The world is in a shroud of thick mist. At the time the Cold War ended, people around the world widely expected that globalization would make progress, the U.N.-centered order of peace would be maintained and market-economy-based global high growth would materialize. However, the ensuing reality has shown that the unifying force of the world order is reeling from United States’ declining national power and that the global economic situation has become persistently unstable due to the economic stagnation and financial crisis in the U.S. and Europe.

Globalization has the potential to enhance mutual reliance, expand markets and, through heightened competition, facilitate growth in the world economy. But it can also result in the synchronization of business fluctuations and the expansion of the fluctuation range. Additionally, America’s trade and budget deficits, which have amplified the global imbalance, have led the world into a global depression. Higher rates of world economic growth naturally causes rises in the demand for and the prices of natural resources, including energy, making global warming more serious. The responses of countries to these developments tend to intensify the conflicts of interest among them.

Globalization also has the potential to make level the world’s economic structure. It is because newly emerging countries aspire for economic growth and enterprises that seek for global business transactions locate their operations in the markets where they can find favorable conditions regarding wages and costs. The evidence of this is that East Asian countries such as China and India have achieved rapid economic growth, boosting their standing in the world.

If economic leveling advances, the power structure of the world will become multipolar. In fact, the relative economic positions of the U.S., Europe and Japan have declined while those of China, India and Brazil have risen greatly. In a development apparently symbolizing this trend, the more traditional powerhouse G-8 countries are finding it difficult to solve on their own the world’s cardinal problems concerning financial stability and global warming. Instead the G-20 nations have taken over the central stage.

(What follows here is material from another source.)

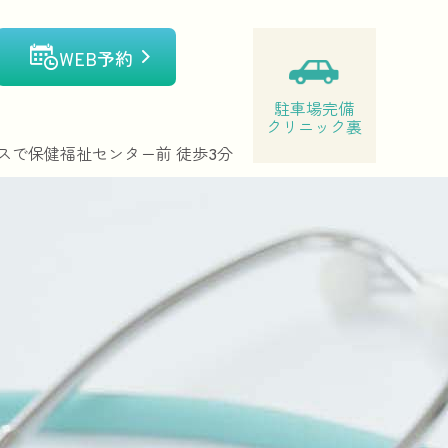
WEB予約
駐車場完備
クリニック裏
スで保健福祉センター前 徒歩3分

The trend toward a multipolar world structure will help increase the number of players taking part in the work to formulate and maintain order, thus making it difficult to make agreements. The latest round of negotiations launched by the World Trade Organization has given up on achieving the desired accord after nearly 10 years. A confrontation of major emissions-emitting countries persists over the post-Kyoto Protocol framework to combat global warming. To overcome the global recession and renew confidence in the world financial system, major countries need to restore financial and monetary discipline, and share the pain in the process of policy coordination. The G-20 for its part has continued discussions but has failed to achieve sufficient results. Furthermore, the perpetual state of confrontation between Democrats and Republicans in Washington has prevented the U.S. from rehabilitating its finances, the European Union is experiencing difficulties in working out a financial support scheme, and the governing structure of the eurozone’s problem countries remains confused.

These developments teach us that globalization must evolve on the basis of disciplined international cooperation and policy management. We need to tackle reform of global governance carefully and seriously without getting intoxicated by a sweet dream of globalization.

Under the multipolar structure, it will be difficult to depend only on one particular country to maintain the world order. If that is the case, respective countries — in their effort to maintain the so-called public goods such as politics, security, economics, finances and environmental protection — must cooperate to settle principal problems by pooling their knowledge and skills, and endeavor to find points of agreement by giving priority to global interests over their own interests.

The problem is that politicians of major countries are strongly inclined to lean toward populism instead of making serious efforts to persuade their people to accept the necessary costs. The key countries of the old order would have taken responsible action for the sake of global interests. When national power decreases, countries tend to become less responsible for global interests and instead place priority on domestic interests. Regrettably, many politicians presently seem preoccupied with winning in domestic elections and clinging to power.

The world is full of dangerous factors and a major political and economic tsunami might occur at any time. Now is the time for politicians to understand the crisis in a comprehensive manner and make a practical decision refrain from engaging in populism. If this effort should fail, the world might be hit by a great depression. But the responsibility does not rest only with politicians. Business people and intellectuals need to pool their wisdom and knowledge, and come up with creative proposals to solve problems.

The world is in need of a “new economy.” The traditional measures for economic expansion such as interest rate reduction and fiscal spending augmentation do not appear effective in efforts to repair the world economy. It is imperative to take structural reform measures systematically and flexibly, such as deregulation reforms, tax and finance reforms, technological innovations, social system reforms and integrated energy management. The TPP (Trans-Pacific Partnership) might provide part of the solution.

Globalization is an ideal system for helping the international community achieve progress, but it could also wreak havoc in the international community if politicians’ governing abilities are lacking. The success or failure of globalization depends on the humble and wise actions by politicians supported by the creative knowledge of the people.

Shinji Fukukawa, formerly vice minister of the Ministry of International Trade and Industry (now the Ministry of Economy, Trade and Industry) and president of Dentsu Research Institute, is currently chairman of the Machine Industry Memorial Foundation.